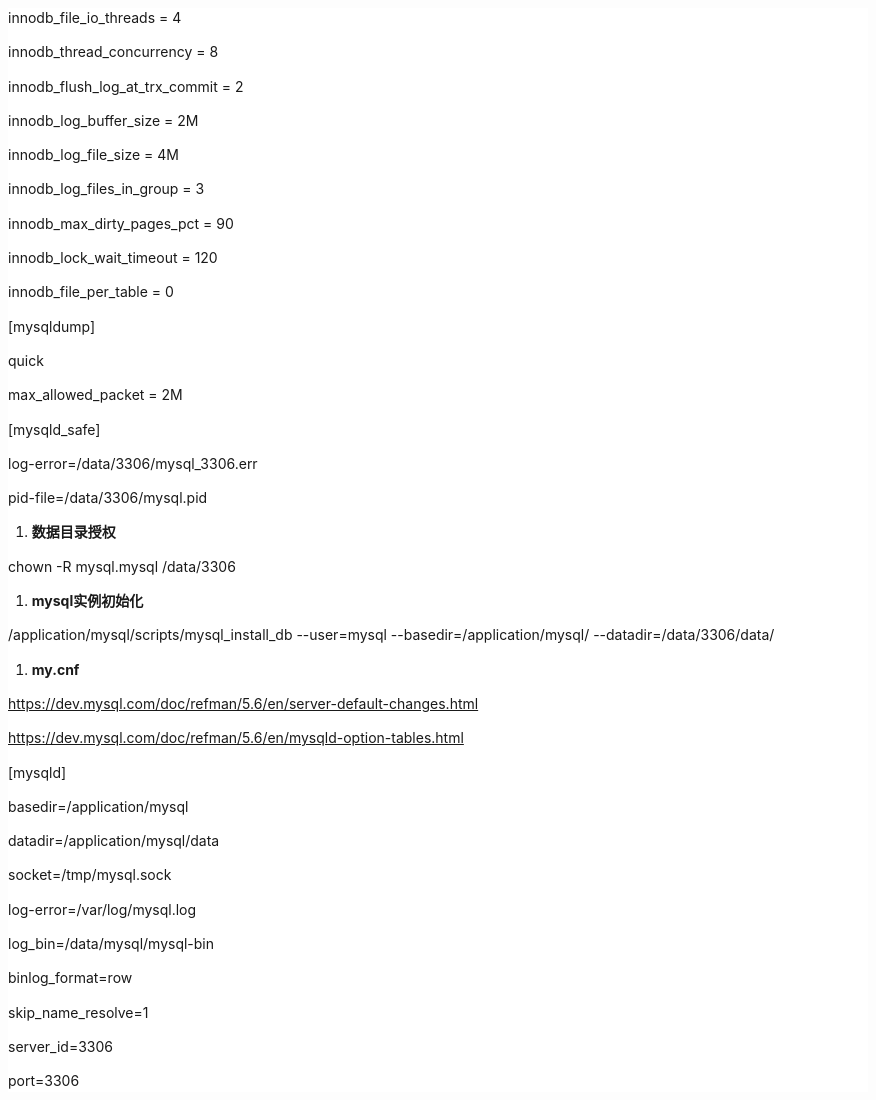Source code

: innodb_file_io_threads = 4

innodb_thread_concurrency = 8

innodb_flush_log_at_trx_commit = 2

innodb_log_buffer_size = 2M

innodb_log_file_size = 4M

innodb_log_files_in_group = 3

innodb_max_dirty_pages_pct = 90

innodb_lock_wait_timeout = 120

innodb_file_per_table = 0

[mysqldump]

quick

max_allowed_packet = 2M

[mysqld_safe]

log-error=/data/3306/mysql_3306.err

pid-file=/data/3306/mysql.pid

1. **数据目录授权**

chown -R mysql.mysql /data/3306

1. **mysql实例初始化**

/application/mysql/scripts/mysql_install_db --user=mysql --basedir=/application/mysql/ --datadir=/data/3306/data/

1. **my.cnf**

https://dev.mysql.com/doc/refman/5.6/en/server-default-changes.html

https://dev.mysql.com/doc/refman/5.6/en/mysqld-option-tables.html

[mysqld]

basedir=/application/mysql

datadir=/application/mysql/data

socket=/tmp/mysql.sock

log-error=/var/log/mysql.log

log_bin=/data/mysql/mysql-bin

binlog_format=row

skip_name_resolve=1

server_id=3306

port=3306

> Instruction
Locate each line of the records that contains the string "datadir" and copy it.

> Response to this exercise
/application/mysql/scripts/mysql_install_db --user=mysql --basedir=/application/mysql/ --datadir=/data/3306/data/
datadir=/application/mysql/data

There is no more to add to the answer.